## Your assignment
Every line below must be reproduced exactly; no pictures are to be included.
^^^^
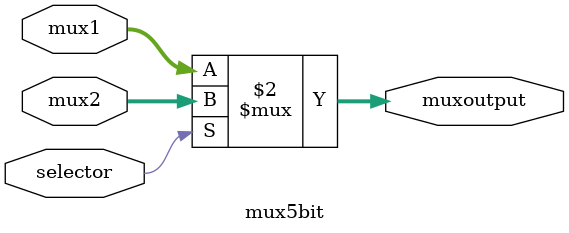
<source format=v>
`timescale 1ns / 1ps


module mux5bit(
 mux1, mux2, muxoutput, selector
    );
    input [4:0] mux1;
    input [4:0] mux2;
    output [4:0] muxoutput;
    input selector;
    
    assign muxoutput = (selector == 0)?mux1 : mux2;

endmodule

</source>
^^^^
## Exercise answer
<source format=v>
`timescale 1ns / 1ps


module mux5bit(
 mux1, mux2, muxoutput, selector
    );
    input [4:0] mux1;
    input [4:0] mux2;
    output [4:0] muxoutput;
    input selector;
    
    assign muxoutput = (selector == 0)?mux1 : mux2;

endmodule

</source>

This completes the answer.